**Work task:**
Extract the lines from the first line of the records below through the line containing "### OpenAI：弃iyO收购io，进军AI硬件", inclusive, and reproduce them exactly as written.

**Provided data:**
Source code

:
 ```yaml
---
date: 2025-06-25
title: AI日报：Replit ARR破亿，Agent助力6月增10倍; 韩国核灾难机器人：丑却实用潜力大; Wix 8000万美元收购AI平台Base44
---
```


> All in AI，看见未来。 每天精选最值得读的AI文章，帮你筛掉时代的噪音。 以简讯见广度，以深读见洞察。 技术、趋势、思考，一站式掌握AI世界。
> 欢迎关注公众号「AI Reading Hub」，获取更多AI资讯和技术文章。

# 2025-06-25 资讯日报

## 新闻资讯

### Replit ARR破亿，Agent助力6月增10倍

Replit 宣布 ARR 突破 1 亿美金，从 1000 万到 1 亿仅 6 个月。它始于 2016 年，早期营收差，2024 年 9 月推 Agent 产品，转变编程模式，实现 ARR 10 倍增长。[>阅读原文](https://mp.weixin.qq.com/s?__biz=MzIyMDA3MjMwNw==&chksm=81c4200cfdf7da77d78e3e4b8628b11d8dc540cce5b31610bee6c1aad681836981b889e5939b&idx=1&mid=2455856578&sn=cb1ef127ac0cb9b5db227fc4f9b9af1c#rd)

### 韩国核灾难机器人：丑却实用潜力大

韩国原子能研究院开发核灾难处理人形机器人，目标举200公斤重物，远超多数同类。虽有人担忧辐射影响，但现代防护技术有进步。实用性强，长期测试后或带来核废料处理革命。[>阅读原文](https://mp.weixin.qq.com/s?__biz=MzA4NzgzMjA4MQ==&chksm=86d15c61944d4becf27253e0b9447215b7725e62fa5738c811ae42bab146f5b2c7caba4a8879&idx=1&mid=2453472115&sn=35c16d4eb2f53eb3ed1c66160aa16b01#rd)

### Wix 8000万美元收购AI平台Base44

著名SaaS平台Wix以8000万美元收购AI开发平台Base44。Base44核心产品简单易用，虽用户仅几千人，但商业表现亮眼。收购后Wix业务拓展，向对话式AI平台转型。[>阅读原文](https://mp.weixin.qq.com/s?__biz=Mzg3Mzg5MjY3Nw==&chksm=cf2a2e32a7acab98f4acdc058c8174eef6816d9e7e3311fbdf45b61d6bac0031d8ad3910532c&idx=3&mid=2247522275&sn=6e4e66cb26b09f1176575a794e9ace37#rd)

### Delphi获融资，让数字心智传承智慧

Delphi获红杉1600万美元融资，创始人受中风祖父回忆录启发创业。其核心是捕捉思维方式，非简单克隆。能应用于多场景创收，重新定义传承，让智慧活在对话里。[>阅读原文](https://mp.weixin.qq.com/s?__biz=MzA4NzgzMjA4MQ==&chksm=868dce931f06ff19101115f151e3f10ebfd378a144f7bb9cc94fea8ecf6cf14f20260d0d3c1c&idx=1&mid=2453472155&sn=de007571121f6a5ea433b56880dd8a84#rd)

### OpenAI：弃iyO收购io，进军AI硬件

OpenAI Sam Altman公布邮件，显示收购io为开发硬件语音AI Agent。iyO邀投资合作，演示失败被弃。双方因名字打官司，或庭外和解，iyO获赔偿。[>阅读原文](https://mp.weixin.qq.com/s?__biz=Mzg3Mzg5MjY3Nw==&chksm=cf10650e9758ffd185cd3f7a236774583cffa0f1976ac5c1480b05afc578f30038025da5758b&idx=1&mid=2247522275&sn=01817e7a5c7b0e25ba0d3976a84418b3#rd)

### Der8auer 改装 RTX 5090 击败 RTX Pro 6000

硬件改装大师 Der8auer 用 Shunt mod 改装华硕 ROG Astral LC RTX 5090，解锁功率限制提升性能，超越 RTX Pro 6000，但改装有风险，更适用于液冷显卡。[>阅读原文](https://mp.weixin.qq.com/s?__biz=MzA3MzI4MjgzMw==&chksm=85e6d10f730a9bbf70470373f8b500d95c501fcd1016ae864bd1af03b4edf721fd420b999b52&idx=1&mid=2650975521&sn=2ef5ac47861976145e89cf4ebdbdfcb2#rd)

**Answer section:**
Source code

:
 ```yaml
---
date: 2025-06-25
title: AI日报：Replit ARR破亿，Agent助力6月增10倍; 韩国核灾难机器人：丑却实用潜力大; Wix 8000万美元收购AI平台Base44
---
```


> All in AI，看见未来。 每天精选最值得读的AI文章，帮你筛掉时代的噪音。 以简讯见广度，以深读见洞察。 技术、趋势、思考，一站式掌握AI世界。
> 欢迎关注公众号「AI Reading Hub」，获取更多AI资讯和技术文章。

# 2025-06-25 资讯日报

## 新闻资讯

### Replit ARR破亿，Agent助力6月增10倍

Replit 宣布 ARR 突破 1 亿美金，从 1000 万到 1 亿仅 6 个月。它始于 2016 年，早期营收差，2024 年 9 月推 Agent 产品，转变编程模式，实现 ARR 10 倍增长。[>阅读原文](https://mp.weixin.qq.com/s?__biz=MzIyMDA3MjMwNw==&chksm=81c4200cfdf7da77d78e3e4b8628b11d8dc540cce5b31610bee6c1aad681836981b889e5939b&idx=1&mid=2455856578&sn=cb1ef127ac0cb9b5db227fc4f9b9af1c#rd)

### 韩国核灾难机器人：丑却实用潜力大

韩国原子能研究院开发核灾难处理人形机器人，目标举200公斤重物，远超多数同类。虽有人担忧辐射影响，但现代防护技术有进步。实用性强，长期测试后或带来核废料处理革命。[>阅读原文](https://mp.weixin.qq.com/s?__biz=MzA4NzgzMjA4MQ==&chksm=86d15c61944d4becf27253e0b9447215b7725e62fa5738c811ae42bab146f5b2c7caba4a8879&idx=1&mid=2453472115&sn=35c16d4eb2f53eb3ed1c66160aa16b01#rd)

### Wix 8000万美元收购AI平台Base44

著名SaaS平台Wix以8000万美元收购AI开发平台Base44。Base44核心产品简单易用，虽用户仅几千人，但商业表现亮眼。收购后Wix业务拓展，向对话式AI平台转型。[>阅读原文](https://mp.weixin.qq.com/s?__biz=Mzg3Mzg5MjY3Nw==&chksm=cf2a2e32a7acab98f4acdc058c8174eef6816d9e7e3311fbdf45b61d6bac0031d8ad3910532c&idx=3&mid=2247522275&sn=6e4e66cb26b09f1176575a794e9ace37#rd)

### Delphi获融资，让数字心智传承智慧

Delphi获红杉1600万美元融资，创始人受中风祖父回忆录启发创业。其核心是捕捉思维方式，非简单克隆。能应用于多场景创收，重新定义传承，让智慧活在对话里。[>阅读原文](https://mp.weixin.qq.com/s?__biz=MzA4NzgzMjA4MQ==&chksm=868dce931f06ff19101115f151e3f10ebfd378a144f7bb9cc94fea8ecf6cf14f20260d0d3c1c&idx=1&mid=2453472155&sn=de007571121f6a5ea433b56880dd8a84#rd)

### OpenAI：弃iyO收购io，进军AI硬件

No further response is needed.